I più attenti fra voi avranno sicuramente notato la differenza con cui la guerra in corso in Ucraina viene narrata dai media rispetto ad altre guerre, in primis quella degli USA in Iraq (ma non solo).
La guerra in Ucraina viene raccontata – a mio parere anche giustamente perché la realtà va mostrata per quella che è – con estrema crudezza, in tutta la sua violenza e tragicità. Vengono mostrate sistematicamente le immagini dei cadaveri per le strade, del sangue, dei corpi carbonizzati, delle persone ferite e mutilate, delle donne e dei bambini in fuga, delle donne incinte in barella o costrette a fuggire dagli ospedali bombardati, e via discorrendo con il campionario degli orrori che ovviamente ogni guerra provoca. Le immagini proiettate – altro aspetto che ho notato – sono quasi sempre diurne.
Completamente diversa la narrazione mediatica della guerra in Iraq. In quel caso pareva di assistere ad un videogame, le immagini erano quasi sempre notturne, sembrava di essere davanti ad una playstation, con il cielo illuminato a giorno da scie e traccianti verdi. Non ci sembrava di assistere ad una guerra ma all’aurora boreale. E invece era una guerra, drammatica, che ha provocato centinaia di migliaia di morti, feriti e mutilati, la stragrande maggioranza dei quali, civili. E quello spettacolo pirotecnico, presentatoci quasi come un cartone animato, erano i bombardamenti aerei massicci, sistematici, al ritmo di decine e decine al giorno, per mesi, a volte dalla stratosfera.
Qualcuno di voi si ricorda di Falluja? Falluja è una città irachena bombardata a tappeto dove l’aviazione USA ha scaricato fosforo bianco come fosse acqua ossigenata o fertilizzante. Qualcuno conosce l’effetto del fosforo sui corpi delle persone? No, perché naturalmente non ce lo hanno mostrato in televisione. Ma io l’ho visto perché ho avuto l’occasione di vedere dei video realizzati da alcuni fotoreporter non organici al cosiddetto mainstream. Non entro nel merito perché non ho il gusto del macabro. Ricordo soltanto che anche molti soldati americani contrassero il cancro solo per essere stati presenti e aver respirato quell’aria.

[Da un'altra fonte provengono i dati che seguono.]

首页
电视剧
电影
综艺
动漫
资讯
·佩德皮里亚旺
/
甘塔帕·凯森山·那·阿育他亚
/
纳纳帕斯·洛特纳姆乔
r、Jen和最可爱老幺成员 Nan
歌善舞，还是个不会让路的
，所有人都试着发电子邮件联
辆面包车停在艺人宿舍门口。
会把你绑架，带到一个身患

Le uniche immagini diurne della guerra in Iraq che ricordo sono quelle dei soldati iracheni nel deserto vestiti di stracci che si arrendevano sorridenti ai “liberatori”, quelle di un carro armato americano che per sbaglio sparò una cannonata contro un hotel dove alloggiavano dei giornalisti occidentali uccidendo un fotoreporter (vittima del “fuoco amico”), quelle dell’abbattimento da parte di alcune decine di iracheni, davanti agli occhi divertiti di alcuni marines americani, di una statua di Saddam Hussein e quella di alcuni pozzi di petrolio dati alle fiamme dai soldati iracheni.
Fu la guerra dei giornalisti “embedded”, ricordate? Dopo l’amara esperienza della guerra del Vietnam che portò le immagini del conflitto in tutta la sua drammaticità nelle case degli americani, il governo decise di mettere il bavaglio ai media, di chiudergli occhi e orecchi e fargli raccontare e mostrare solo quello che conveniva mostrare e raccontare. Ecco, dunque, perché quella guerra fu trasformata in una sorta di videogioco.

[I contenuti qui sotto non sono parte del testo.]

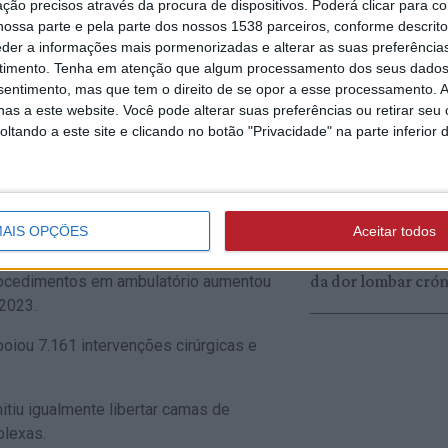
ção precisos através da procura de dispositivos. Poderá clicar para co
Infarmed manda re
os circuitos destinados a doentes
ossa parte e pela parte dos nossos 1538 parceiros, conforme descrit
do mercado protet
ternamento, concentrando diferentes
eder a informações mais pormenorizadas e alterar as suas preferência
solar Perfect Skin 
bulatório.
timento.
Tenha em atenção que algum processamento dos seus dados
nsentimento, mas que tem o direito de se opor a esse processamento. A
eral realizou 694 cirurgias em circuito
as a este website. Você pode alterar suas preferências ou retirar seu
a atividade ambulatória da
tando a este site e clicando no botão "Privacidade" na parte inferior 
ULS MÉDIO TEJO
360 intervenções.
15/07/2026 às 10:42
Tomar entre os pri
ntratualizados, com 124 intervenções
hospitais europeus
ngologia consolidou programas
AIS OPÇÕES
Aceitar todos
utilizar tecnologia
invasiva para trat
da dor lombar crón
procedimentos em ambulatório aumentou
2023.
poiou 7.161 intervenções cirúrgicas e
.
tiu igualmente libertar camas de
plexas.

Ora qualcuno dirà che sto facendo “benaltrismo”. Pace all’anima sua. Sto solo raccontando dei fatti. Non entro neanche nel merito di come quella guerra fu raccontata – una guerra di liberazione contro l’abominevole tirannia di Saddam e le sue (inventate di sana pianta) armi di distruzione di massa – e di come viene raccontata quella in corso in Ucraina (l’eroica resistenza degli ucraini contro la barbarie russa) perché dò per scontata la differenza fra i due racconti, i due pesi e le due misure. Fa parte del gioco. E ovviamente anche i russi, in casa loro, stanno raccontando la guerra dal loro punto di vista.
Noi però stiamo cercando di fare della corretta informazione e soprattutto di provare a ragionare. Esattamente il contrario di quello che il sistema mediatico è chiamato a fare.